Évoquant l’esprit de la loi, elle rappelle que le Code Pénal a été rédigé en 1835, et, de ce fait, les normes sociales de l’époque, les mœurs, la religion, y laissent largement leurs empreintes. « La législation haïtienne, surtout en ce qui a trait à l’avortement, date de presque deux siècles. Elle ne reflète pas la réalité haïtienne qui pousse un très grand nombre de femmes et de filles à avorter, et ceci dans des conditions presqu’inhumaines, clandestines, par des procédés traditionnels, ou en utilisant des remèdes et des médicaments non prescrits parce qu’elles ne peuvent pas avoir l’aide d’un médecin professionnel », explique-t-elle. En effet, l’OMS estime qu’en Amérique latine et en Afrique, la majorité des avortements, soit près de 75%, sont réalisés de façon non sécurisée. Et chaque année, entre 4,7 % et 13,2 % des décès maternels peuvent être attribués à un avortement non sécurisé.

« Qu’on les pénalise ou non, des avortements auront lieu ! C’est une pratique qui date de longtemps, et elle est beaucoup plus répandue aujourd’hui. Le droit à la santé sexuelle et reproductive n’est pas un laisser-aller, c’est un droit fondamental. La pénalisation de l’avortement est beaucoup plus lourde de conséquences pour la société d’aujourd’hui que sa dépénalisation. Il conviendrait donc de revoir la législation haïtienne, en régulant les conditions de l’avortement, car c’est un droit des plus fondamentaux », a-t-elle ajouté en citant son enseignante la professeure Mirlande H. Manigat, « la loi est fille de son temps ».
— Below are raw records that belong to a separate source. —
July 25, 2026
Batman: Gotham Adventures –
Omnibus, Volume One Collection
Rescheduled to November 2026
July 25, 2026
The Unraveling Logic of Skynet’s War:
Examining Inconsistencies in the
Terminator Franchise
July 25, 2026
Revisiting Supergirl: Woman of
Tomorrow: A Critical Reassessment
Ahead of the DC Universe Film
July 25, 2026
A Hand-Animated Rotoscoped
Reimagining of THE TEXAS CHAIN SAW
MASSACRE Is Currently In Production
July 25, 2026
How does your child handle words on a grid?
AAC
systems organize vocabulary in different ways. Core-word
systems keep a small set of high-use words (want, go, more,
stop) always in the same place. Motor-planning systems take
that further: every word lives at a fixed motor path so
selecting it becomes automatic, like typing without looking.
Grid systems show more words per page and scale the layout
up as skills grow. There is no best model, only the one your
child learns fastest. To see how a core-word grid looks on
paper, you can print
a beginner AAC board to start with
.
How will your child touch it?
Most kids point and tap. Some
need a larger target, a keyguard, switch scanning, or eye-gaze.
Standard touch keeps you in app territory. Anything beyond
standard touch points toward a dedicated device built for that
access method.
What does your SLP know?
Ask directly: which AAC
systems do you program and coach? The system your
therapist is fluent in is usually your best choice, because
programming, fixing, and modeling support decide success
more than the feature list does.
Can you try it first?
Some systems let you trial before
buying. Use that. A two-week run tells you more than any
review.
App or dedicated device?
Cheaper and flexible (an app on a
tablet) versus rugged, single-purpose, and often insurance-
Une dépénalisation sous conditions

Le Code Pénal de 1835 est clair à propos de l’avortement. Les peines sont lourdes. « Quiconque, par aliments, breuvages, médicaments, violence, ou par tout autre moyen, aura favorisé l’avortement d’une femme enceinte, qu’elle y ait consenti ou non, sera puni de la réclusion. La même peine sera prononcée contre la femme qui se sera procuré l’avortement à elle-même, ou qui aura consenti à faire usage des moyens à elle indiqués ou administrés à cet effet, si l’avortement en est suivi. Les médecins, chirurgiens et les autres officiers de santé, ainsi que les pharmaciens qui auront indiqué ou administré ces moyens seront condamnés à la peine des travaux forcés à temps, dans le cas où l’avortement aurait eu lieu », lit-on dans son article 262.
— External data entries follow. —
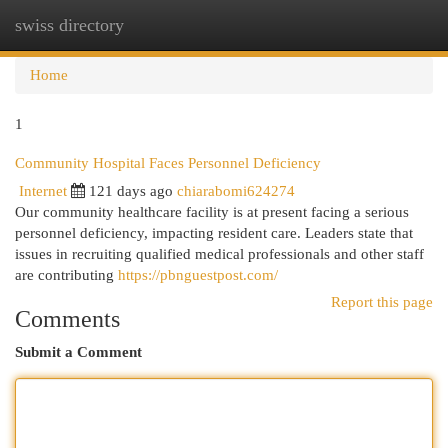
swiss directory
Togg
navi
Home
1
Community Hospital Faces Personnel Deficiency
Internet
121 days ago
chiarabomi624274
Our community healthcare facility is at present facing a serious
personnel deficiency, impacting resident care. Leaders state that
issues in recruiting qualified medical professionals and other staff
are contributing
https://pbnguestpost.com/
Report this page
Comments
Submit a Comment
Cependant, en cas d’entrée en application du nouveau code, l’interruption volontaire de la grossesse en Haïti deviendra légale jusqu’à la douzième semaine de gestation, mais dans des conditions bien précises. « Il n’y a pas infraction lorsque la grossesse résulte d’un viol ou d’un inceste ou lorsque la santé physique ou mentale de la femme est en danger », lit-on dans son article 328. Ce nouveau code empêche également que les femmes soient contraintes à l’avortement qui devra être réalisé avec le consentement de la femme, et dans une institution médicale. Le non-respect de ces conditions entraînerait une peine de cinq à sept ans d’emprisonnement et une amende de 50.000 à 100.000 gourdes pour les contrevenants.
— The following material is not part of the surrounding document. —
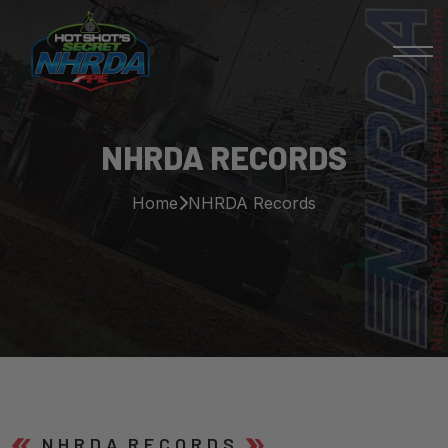
NHRDA RECORDS
Home
NHRDA Records
N H R D A R E C O R D S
C’est une initiative que Mialove Barthélémy salue, quoiqu’elle estime que cela ne représente qu’un premier pas vers l’accomplissement du droit à la santé sexuelle et reproductive des femmes. De son côté, l’OMS estime que les avortements sont « une intervention sanitaire sans risque quand ils sont pratiqués selon une méthode recommandée par l’OMS et adaptée à la durée de la grossesse et quand la personne pratiquant l’avortement a les compétences nécessaires ».